Petit bilan sur le Hawaii Volcanoes National Park. Bien sûr, les moments forts ont été pour les deux jours les rencontres avec la lave. Néanmoins, les paysages sont si tourmentés, si bruts notamment le long de la Chain of Craters Road qu’ils justifient à eux seuls la visite. Nous avons également beaucoup aimé la randonnée dans Iki Crater, il ne faut absolument pas la louper. La jungle et sa flore surprenante sont également de bonnes raisons de chausser ses chaussures de marche. Le petit bémol, c’est le tube de lave qui manque un peu d’authenticité.

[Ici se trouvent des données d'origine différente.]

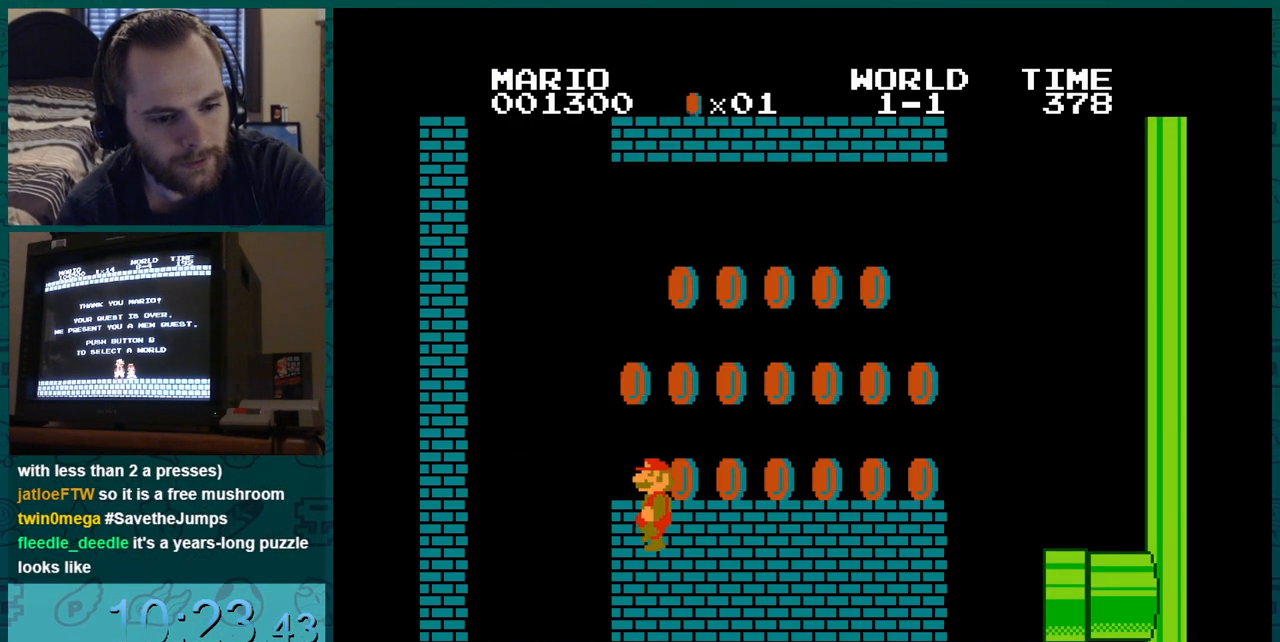
{"buttons": ["B", "DPAD_RIGHT"], "events": [[16, "DPAD_LEFT", "down"], [50, "DPAD_LEFT", "up"], [66, "DPAD_LEFT", "down"], [100, "DPAD_LEFT", "up"], [116, "DPAD_LEFT", "down"], [133, "DPAD_LEFT", "up"], [200, "DPAD_LEFT", "down"], [200, "DPAD_RIGHT", "up"], [216, "DPAD_LEFT", "up"], [216, "DPAD_RIGHT", "down"], [333, "DPAD_LEFT", "down"], [333, "DPAD_RIGHT", "up"], [350, "DPAD_LEFT", "up"], [350, "DPAD_RIGHT", "down"], [433, "DPAD_LEFT", "down"], [433, "DPAD_RIGHT", "up"], [450, "DPAD_LEFT", "up"], [450, "DPAD_RIGHT", "down"]]}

Dernier conseil, les randonnées et les secteurs ouvrent et ferment au gré des caprices du volcan alors ne prévoyez pas trop de programmes fixes et laissez les rangers vous conseiller au visitor center.

A la sortie du parc, dans la nuit noire, nous nous faisons cueillir par une averse. Nous sommes affamés alors on décide de s’arrêter dans un restaurant sur la route. Le ʻŌhelo Café et sa terrasse couverte nous accueillera et nous nous sustenterons avec un très bon poisson frais pour moi et des pâtes aux fruits de mer pour Hélène. On recommande l’adresse.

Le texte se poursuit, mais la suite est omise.